Collected data entries

---+---

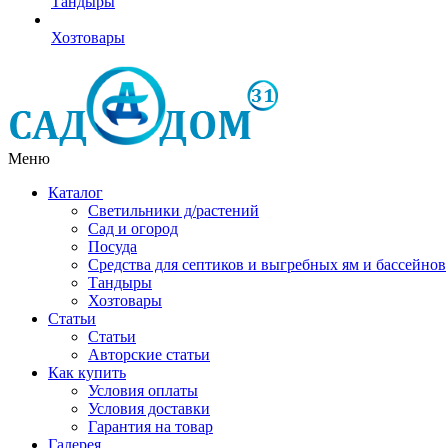
Тандыры
Хозтовары
Меню
Каталог
Светильники д/растений
Сад и огород
Посуда
Средства для септиков и выгребных ям и бассейнов
Тандыры
Хозтовары
Статьи
Статьи
Авторские статьи
Как купить
Условия оплаты
Условия доставки
Гарантия на товар
Галерея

---+---

• **What is needed**
Swap every "Хозтовары" in the records above for "Товары для дома" and write out their text lines again with nothing else changed. Leave the pictures out.

• **Reply**
Тандыры
Товары для дома
Меню
Каталог
Светильники д/растений
Сад и огород
Посуда
Средства для септиков и выгребных ям и бассейнов
Тандыры
Товары для дома
Статьи
Статьи
Авторские статьи
Как купить
Условия оплаты
Условия доставки
Гарантия на товар
Галерея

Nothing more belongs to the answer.